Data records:
○ ○ ○

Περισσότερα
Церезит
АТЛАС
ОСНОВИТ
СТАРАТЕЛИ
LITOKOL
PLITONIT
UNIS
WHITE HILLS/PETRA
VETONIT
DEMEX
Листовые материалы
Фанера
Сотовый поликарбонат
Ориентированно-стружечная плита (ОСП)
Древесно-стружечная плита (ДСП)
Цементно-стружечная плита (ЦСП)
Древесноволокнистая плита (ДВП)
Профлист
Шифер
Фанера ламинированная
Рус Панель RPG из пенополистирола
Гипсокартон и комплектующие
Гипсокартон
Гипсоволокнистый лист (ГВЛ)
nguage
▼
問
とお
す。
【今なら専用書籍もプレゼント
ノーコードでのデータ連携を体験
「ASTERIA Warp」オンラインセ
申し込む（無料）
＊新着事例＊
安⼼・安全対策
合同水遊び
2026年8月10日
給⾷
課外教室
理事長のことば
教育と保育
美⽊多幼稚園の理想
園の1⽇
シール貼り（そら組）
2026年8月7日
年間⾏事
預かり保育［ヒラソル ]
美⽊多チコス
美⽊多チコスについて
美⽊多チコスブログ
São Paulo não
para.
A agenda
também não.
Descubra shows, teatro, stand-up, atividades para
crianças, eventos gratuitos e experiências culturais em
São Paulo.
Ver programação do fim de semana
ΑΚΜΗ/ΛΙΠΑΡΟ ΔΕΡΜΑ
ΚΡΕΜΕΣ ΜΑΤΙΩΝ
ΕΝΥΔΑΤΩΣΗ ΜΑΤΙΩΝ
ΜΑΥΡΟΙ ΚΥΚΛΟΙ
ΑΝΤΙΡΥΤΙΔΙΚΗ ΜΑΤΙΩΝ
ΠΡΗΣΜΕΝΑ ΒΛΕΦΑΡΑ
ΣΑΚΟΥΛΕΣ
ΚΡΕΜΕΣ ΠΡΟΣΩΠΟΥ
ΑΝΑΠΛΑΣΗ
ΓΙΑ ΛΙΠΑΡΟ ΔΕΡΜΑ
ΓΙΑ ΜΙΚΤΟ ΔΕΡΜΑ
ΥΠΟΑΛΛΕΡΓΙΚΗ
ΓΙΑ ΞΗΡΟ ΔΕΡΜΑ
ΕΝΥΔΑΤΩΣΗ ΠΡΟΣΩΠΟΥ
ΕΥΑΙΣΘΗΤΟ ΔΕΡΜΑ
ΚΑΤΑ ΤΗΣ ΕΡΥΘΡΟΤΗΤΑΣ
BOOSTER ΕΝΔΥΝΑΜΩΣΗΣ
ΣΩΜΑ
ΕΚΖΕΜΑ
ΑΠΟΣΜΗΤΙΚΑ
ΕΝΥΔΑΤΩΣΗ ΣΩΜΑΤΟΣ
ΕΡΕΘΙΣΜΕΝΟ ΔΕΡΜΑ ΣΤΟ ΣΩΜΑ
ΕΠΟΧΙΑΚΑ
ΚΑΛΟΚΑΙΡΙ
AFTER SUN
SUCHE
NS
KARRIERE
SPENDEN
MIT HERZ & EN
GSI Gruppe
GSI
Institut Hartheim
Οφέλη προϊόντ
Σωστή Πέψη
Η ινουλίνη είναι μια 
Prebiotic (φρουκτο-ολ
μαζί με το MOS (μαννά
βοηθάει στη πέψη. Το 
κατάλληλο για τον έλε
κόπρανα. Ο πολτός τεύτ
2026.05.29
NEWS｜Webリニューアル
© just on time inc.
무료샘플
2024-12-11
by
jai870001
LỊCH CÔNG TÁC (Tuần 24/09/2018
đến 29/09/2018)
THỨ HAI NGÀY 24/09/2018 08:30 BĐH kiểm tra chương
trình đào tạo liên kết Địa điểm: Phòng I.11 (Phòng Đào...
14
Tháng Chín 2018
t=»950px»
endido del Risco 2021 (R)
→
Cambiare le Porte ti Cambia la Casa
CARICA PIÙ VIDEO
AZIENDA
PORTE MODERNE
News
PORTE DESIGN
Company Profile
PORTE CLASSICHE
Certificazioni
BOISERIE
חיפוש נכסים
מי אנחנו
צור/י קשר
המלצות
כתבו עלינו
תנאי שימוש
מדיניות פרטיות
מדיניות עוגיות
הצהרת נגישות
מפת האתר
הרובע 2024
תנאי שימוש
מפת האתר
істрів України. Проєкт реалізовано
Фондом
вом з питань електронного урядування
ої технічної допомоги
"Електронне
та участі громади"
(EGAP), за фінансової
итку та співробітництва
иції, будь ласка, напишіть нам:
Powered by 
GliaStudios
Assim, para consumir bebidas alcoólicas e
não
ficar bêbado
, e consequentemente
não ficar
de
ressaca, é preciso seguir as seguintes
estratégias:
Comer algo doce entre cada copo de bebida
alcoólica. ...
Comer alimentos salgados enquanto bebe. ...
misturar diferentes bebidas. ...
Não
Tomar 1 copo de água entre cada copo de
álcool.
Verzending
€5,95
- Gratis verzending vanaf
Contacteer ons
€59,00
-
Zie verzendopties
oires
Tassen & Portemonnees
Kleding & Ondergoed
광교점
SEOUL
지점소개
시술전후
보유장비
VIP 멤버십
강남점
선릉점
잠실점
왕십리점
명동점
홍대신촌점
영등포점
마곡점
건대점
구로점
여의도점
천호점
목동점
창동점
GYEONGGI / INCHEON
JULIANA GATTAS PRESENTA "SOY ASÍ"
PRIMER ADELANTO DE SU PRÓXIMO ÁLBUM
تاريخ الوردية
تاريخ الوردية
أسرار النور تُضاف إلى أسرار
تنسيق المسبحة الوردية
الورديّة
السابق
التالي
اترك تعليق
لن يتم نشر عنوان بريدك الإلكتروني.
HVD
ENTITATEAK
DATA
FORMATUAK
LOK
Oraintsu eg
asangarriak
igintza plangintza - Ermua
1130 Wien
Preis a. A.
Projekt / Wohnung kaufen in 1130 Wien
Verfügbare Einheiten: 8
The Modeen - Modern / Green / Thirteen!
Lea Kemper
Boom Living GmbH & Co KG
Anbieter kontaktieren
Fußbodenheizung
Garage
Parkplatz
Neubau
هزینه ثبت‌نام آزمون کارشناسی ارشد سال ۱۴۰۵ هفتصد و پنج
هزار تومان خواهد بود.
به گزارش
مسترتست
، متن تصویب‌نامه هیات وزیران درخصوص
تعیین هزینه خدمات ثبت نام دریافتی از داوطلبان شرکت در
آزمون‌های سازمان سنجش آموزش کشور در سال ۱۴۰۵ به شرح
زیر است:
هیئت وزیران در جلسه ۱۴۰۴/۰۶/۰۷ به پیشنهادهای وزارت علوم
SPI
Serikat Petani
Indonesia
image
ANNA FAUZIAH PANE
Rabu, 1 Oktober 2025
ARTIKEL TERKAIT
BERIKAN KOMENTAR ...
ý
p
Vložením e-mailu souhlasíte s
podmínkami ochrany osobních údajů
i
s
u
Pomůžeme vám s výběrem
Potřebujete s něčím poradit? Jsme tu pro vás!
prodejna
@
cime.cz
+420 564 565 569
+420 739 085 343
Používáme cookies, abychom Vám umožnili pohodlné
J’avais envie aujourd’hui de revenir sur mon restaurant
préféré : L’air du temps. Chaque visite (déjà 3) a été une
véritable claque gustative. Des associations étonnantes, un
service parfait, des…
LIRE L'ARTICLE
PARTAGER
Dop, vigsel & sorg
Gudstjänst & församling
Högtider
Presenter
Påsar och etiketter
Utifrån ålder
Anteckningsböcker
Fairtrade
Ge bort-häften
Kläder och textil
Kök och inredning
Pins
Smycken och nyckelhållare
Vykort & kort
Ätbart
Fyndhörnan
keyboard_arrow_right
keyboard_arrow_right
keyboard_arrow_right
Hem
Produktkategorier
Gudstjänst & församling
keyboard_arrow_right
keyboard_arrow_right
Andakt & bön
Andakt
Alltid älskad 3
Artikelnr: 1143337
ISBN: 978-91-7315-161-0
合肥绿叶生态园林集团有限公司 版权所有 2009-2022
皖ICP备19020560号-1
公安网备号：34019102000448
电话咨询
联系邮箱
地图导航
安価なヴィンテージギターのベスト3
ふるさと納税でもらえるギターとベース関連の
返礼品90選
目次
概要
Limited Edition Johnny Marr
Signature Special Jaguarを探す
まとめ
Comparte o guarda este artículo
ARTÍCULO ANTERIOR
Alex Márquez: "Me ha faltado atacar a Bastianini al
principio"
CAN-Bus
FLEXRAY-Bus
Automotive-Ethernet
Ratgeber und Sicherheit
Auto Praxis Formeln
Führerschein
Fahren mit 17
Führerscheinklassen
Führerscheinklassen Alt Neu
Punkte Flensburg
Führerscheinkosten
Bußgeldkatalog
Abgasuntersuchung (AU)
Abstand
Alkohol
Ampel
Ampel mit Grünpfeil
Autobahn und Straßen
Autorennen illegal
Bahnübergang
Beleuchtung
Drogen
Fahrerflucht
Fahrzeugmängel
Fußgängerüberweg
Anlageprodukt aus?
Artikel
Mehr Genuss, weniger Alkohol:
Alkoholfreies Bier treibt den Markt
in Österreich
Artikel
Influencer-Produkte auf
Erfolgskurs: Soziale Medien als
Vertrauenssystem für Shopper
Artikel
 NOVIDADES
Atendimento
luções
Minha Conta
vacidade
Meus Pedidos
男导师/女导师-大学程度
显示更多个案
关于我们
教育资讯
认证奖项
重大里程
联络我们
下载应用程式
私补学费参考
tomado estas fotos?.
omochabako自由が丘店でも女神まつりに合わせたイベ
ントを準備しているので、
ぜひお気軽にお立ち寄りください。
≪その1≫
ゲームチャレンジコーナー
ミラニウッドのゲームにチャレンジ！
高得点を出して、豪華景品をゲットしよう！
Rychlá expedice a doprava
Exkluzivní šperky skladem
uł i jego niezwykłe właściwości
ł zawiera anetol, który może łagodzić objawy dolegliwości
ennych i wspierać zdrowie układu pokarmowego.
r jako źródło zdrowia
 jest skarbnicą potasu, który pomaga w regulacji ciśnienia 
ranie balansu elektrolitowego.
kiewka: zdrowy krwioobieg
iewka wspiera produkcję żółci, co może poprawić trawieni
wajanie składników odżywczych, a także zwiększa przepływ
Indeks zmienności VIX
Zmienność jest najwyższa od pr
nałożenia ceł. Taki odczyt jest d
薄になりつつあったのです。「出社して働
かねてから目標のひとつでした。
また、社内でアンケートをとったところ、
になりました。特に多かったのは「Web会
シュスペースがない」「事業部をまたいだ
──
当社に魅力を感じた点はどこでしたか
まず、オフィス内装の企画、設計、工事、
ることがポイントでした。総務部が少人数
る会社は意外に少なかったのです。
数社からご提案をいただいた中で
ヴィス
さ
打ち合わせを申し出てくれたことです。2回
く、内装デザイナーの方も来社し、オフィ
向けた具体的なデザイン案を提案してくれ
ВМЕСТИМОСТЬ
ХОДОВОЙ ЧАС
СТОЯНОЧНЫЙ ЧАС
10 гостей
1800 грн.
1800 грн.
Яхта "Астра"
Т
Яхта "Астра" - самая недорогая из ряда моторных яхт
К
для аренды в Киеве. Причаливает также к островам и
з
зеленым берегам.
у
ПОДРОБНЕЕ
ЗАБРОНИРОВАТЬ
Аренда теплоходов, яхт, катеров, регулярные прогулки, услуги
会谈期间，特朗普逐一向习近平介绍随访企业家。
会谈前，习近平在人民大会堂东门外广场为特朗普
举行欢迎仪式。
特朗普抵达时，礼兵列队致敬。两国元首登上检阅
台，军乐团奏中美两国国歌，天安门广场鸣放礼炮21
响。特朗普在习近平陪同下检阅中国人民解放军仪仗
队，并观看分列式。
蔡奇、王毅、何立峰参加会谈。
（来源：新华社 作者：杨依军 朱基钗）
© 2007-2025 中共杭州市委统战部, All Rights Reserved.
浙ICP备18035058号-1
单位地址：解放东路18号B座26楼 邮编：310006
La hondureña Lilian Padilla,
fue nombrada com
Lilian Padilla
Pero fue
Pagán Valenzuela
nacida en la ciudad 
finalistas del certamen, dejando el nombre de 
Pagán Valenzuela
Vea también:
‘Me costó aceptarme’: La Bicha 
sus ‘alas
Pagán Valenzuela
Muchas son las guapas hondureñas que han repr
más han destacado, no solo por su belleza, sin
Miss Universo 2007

○ ○ ○

Reproduce word for word the lines from the start of the data through the line containing "Фанера ламинированная", with both ends included.

Result:
Περισσότερα
Церезит
АТЛАС
ОСНОВИТ
СТАРАТЕЛИ
LITOKOL
PLITONIT
UNIS
WHITE HILLS/PETRA
VETONIT
DEMEX
Листовые материалы
Фанера
Сотовый поликарбонат
Ориентированно-стружечная плита (ОСП)
Древесно-стружечная плита (ДСП)
Цементно-стружечная плита (ЦСП)
Древесноволокнистая плита (ДВП)
Профлист
Шифер
Фанера ламинированная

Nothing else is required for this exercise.